→ RECORDS PROVIDED:
######
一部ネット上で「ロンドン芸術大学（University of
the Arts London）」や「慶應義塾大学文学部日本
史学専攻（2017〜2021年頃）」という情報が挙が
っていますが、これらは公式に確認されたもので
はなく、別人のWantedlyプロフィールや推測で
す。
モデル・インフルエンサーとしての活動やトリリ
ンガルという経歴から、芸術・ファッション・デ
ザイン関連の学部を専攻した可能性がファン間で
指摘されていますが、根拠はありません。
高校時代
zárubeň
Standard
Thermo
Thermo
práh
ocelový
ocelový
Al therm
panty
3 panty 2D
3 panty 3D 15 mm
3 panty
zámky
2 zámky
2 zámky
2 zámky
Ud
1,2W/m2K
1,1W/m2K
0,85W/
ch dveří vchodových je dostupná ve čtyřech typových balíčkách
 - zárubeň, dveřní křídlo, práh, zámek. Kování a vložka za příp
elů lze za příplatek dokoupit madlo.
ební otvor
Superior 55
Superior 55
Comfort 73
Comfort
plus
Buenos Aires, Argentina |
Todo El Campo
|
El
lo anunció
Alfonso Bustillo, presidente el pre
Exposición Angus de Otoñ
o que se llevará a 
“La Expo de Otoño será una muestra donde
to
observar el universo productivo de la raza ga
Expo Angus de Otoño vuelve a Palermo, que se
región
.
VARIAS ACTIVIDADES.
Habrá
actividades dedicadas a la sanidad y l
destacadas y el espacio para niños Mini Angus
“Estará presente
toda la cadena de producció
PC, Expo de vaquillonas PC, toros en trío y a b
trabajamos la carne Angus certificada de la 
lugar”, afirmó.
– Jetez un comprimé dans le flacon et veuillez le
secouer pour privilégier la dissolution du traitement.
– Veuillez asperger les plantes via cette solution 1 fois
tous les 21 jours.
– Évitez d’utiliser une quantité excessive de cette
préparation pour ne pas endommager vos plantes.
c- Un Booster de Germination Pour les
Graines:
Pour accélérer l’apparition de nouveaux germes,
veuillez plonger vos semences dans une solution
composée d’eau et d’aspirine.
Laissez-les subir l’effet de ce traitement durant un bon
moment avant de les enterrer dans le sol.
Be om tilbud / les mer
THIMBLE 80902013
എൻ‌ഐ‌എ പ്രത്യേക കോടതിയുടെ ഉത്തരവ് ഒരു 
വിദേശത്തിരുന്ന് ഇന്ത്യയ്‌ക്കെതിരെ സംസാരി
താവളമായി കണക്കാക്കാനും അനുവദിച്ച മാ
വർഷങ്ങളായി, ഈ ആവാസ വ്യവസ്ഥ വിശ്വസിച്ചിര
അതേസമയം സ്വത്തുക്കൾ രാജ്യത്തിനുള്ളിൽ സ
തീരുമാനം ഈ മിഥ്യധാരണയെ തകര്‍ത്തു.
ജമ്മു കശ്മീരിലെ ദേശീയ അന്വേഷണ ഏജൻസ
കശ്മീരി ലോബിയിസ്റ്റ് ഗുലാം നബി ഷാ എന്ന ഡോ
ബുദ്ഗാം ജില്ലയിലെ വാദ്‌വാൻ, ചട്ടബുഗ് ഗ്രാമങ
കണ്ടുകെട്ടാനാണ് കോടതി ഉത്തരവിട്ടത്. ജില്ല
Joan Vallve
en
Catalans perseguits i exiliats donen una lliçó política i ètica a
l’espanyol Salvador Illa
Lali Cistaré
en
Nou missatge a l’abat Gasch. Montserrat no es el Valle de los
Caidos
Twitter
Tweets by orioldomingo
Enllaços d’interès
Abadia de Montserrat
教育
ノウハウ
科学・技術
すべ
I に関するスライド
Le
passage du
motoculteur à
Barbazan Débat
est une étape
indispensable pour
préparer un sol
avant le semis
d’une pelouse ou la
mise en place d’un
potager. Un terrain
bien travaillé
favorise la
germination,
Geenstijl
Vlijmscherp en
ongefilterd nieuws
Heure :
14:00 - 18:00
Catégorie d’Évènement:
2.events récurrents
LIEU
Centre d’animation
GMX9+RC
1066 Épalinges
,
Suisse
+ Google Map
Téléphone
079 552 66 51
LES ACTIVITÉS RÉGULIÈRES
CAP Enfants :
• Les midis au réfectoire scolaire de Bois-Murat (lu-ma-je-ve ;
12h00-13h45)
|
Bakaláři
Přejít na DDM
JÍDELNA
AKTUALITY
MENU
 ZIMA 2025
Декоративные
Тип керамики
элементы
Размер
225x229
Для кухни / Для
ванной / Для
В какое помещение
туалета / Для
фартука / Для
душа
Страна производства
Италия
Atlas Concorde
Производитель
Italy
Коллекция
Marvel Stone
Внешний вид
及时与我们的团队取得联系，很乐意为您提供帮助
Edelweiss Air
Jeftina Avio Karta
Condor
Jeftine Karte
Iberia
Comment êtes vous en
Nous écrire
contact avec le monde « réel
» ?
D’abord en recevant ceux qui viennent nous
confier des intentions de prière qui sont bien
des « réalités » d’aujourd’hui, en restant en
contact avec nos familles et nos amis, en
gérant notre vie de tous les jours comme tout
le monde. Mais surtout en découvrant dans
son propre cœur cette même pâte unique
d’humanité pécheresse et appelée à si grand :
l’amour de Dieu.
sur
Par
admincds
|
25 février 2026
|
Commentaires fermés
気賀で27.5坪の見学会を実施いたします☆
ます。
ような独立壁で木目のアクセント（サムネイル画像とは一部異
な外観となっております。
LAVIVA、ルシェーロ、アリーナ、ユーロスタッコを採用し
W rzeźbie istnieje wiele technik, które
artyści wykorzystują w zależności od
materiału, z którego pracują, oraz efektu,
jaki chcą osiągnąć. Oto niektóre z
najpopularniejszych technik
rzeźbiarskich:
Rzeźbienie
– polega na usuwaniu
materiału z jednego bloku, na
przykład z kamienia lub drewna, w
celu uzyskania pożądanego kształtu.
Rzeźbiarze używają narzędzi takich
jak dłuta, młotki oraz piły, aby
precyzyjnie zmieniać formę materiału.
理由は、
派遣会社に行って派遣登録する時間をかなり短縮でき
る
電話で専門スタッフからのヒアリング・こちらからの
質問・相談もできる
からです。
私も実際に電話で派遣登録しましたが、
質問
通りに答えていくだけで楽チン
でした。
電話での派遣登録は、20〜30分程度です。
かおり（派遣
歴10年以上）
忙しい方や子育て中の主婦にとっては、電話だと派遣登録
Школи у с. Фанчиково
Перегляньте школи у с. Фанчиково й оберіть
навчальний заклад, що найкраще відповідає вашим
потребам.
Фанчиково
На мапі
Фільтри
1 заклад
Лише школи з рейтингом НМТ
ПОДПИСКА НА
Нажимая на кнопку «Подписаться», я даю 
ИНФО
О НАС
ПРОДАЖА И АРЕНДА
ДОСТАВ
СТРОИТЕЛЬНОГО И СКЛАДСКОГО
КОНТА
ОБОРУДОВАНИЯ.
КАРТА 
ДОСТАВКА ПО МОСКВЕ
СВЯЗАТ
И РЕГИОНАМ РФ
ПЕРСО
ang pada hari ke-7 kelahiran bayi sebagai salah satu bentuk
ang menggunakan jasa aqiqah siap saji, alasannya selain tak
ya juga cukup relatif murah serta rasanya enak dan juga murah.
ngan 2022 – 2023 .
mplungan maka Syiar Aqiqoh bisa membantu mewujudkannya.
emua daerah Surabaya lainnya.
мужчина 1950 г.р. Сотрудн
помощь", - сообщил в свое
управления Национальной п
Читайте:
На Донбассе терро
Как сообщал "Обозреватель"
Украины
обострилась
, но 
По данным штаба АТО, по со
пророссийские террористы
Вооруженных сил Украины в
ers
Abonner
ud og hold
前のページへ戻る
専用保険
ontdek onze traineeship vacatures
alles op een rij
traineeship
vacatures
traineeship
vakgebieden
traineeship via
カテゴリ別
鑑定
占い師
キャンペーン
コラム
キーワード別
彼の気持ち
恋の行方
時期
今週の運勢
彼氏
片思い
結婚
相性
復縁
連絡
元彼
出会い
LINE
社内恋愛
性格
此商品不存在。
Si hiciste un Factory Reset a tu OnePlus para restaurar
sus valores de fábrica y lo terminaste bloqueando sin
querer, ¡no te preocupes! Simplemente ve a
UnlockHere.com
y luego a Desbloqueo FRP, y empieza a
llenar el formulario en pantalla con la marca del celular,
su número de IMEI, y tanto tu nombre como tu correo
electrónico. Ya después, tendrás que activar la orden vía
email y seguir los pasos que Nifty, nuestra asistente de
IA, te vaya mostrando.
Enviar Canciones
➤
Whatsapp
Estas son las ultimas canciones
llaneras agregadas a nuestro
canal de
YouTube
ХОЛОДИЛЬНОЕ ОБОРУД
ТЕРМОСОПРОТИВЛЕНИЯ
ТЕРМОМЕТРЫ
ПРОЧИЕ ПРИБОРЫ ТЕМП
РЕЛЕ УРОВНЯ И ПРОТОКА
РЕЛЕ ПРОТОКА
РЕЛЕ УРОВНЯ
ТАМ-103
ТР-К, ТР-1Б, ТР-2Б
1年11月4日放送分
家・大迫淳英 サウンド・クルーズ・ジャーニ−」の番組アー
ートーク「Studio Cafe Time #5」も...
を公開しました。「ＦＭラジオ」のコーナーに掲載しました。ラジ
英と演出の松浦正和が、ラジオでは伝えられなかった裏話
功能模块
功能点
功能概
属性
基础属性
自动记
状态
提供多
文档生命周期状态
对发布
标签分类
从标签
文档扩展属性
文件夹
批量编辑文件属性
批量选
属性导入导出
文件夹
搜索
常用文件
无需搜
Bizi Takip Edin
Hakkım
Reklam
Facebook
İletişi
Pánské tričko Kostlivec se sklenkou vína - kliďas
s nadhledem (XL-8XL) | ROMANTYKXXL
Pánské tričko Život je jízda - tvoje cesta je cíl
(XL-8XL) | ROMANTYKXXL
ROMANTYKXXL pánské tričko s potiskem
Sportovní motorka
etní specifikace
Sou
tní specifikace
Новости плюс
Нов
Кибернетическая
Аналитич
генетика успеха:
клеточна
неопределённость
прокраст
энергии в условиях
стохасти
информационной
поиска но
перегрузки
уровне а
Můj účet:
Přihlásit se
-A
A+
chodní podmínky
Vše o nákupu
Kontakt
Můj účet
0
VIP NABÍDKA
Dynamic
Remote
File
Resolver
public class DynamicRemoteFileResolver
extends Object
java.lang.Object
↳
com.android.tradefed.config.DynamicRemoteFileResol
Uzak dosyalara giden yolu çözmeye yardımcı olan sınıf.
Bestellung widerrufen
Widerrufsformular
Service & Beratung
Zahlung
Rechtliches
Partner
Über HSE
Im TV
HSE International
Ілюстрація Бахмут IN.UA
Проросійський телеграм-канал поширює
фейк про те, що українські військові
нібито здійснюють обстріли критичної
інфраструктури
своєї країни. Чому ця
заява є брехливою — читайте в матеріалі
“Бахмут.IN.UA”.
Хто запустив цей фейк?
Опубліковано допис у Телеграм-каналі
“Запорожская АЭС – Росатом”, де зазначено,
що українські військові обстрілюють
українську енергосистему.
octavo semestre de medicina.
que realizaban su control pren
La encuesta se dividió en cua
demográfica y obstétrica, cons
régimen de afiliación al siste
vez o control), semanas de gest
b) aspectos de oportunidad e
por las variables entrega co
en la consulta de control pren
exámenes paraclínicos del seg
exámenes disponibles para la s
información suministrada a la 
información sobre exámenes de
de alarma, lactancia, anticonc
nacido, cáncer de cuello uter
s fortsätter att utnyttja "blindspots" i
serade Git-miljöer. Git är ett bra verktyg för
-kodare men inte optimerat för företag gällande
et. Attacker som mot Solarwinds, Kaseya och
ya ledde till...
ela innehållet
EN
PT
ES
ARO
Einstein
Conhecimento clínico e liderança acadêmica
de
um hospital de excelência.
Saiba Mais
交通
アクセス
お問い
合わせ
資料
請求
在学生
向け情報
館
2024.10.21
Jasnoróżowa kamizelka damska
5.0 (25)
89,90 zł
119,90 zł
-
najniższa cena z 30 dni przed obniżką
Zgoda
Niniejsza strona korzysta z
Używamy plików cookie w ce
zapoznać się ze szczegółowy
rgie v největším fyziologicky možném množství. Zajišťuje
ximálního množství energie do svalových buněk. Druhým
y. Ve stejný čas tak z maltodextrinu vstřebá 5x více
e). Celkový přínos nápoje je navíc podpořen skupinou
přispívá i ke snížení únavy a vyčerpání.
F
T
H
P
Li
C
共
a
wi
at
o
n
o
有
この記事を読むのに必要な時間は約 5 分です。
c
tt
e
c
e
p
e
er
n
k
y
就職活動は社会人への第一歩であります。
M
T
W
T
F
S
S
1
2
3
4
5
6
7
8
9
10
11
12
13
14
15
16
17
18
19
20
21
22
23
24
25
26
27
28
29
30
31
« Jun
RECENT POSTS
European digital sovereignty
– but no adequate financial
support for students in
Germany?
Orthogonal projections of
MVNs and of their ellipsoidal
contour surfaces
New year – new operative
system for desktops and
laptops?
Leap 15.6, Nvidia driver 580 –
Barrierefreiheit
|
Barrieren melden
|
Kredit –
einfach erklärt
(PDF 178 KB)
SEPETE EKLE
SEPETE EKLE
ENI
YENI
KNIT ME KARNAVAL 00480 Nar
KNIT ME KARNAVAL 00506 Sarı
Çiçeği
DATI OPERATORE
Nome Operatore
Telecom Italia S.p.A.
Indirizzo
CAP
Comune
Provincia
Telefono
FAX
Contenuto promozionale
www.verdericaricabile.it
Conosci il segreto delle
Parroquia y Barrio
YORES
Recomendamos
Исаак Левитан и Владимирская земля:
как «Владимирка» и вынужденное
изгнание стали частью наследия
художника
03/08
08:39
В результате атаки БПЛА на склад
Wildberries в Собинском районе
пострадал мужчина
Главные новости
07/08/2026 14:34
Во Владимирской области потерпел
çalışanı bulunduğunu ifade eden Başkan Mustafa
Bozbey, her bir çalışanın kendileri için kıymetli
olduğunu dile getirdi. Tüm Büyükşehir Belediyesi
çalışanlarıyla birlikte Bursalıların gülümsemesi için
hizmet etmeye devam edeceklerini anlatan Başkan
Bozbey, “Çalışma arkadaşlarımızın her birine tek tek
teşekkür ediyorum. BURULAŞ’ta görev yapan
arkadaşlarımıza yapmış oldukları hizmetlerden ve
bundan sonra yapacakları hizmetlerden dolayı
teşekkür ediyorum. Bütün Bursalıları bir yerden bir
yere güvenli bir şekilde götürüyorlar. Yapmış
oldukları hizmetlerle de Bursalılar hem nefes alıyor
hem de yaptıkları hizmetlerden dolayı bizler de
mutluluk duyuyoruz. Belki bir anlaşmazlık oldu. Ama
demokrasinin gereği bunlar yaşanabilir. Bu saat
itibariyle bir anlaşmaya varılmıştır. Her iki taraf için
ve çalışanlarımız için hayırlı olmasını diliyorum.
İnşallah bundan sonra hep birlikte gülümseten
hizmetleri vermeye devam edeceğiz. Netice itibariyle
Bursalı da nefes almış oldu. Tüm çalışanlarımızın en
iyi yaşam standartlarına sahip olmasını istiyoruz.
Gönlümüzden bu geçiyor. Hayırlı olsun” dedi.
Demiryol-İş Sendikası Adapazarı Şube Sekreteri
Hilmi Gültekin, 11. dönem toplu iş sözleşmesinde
######
→ WORK INSTRUCTION:
Please replace "panty" with "závěsy" in the records, starting at the first line and ending at the line that contains "ch dveří vchodových", and give those lines again with everything else unchanged.

→ SOLUTION FOR THIS TASK:
一部ネット上で「ロンドン芸術大学（University of
the Arts London）」や「慶應義塾大学文学部日本
史学専攻（2017〜2021年頃）」という情報が挙が
っていますが、これらは公式に確認されたもので
はなく、別人のWantedlyプロフィールや推測で
す。
モデル・インフルエンサーとしての活動やトリリ
ンガルという経歴から、芸術・ファッション・デ
ザイン関連の学部を専攻した可能性がファン間で
指摘されていますが、根拠はありません。
高校時代
zárubeň
Standard
Thermo
Thermo
práh
ocelový
ocelový
Al therm
závěsy
3 závěsy 2D
3 závěsy 3D 15 mm
3 závěsy
zámky
2 zámky
2 zámky
2 zámky
Ud
1,2W/m2K
1,1W/m2K
0,85W/
ch dveří vchodových je dostupná ve čtyřech typových balíčkách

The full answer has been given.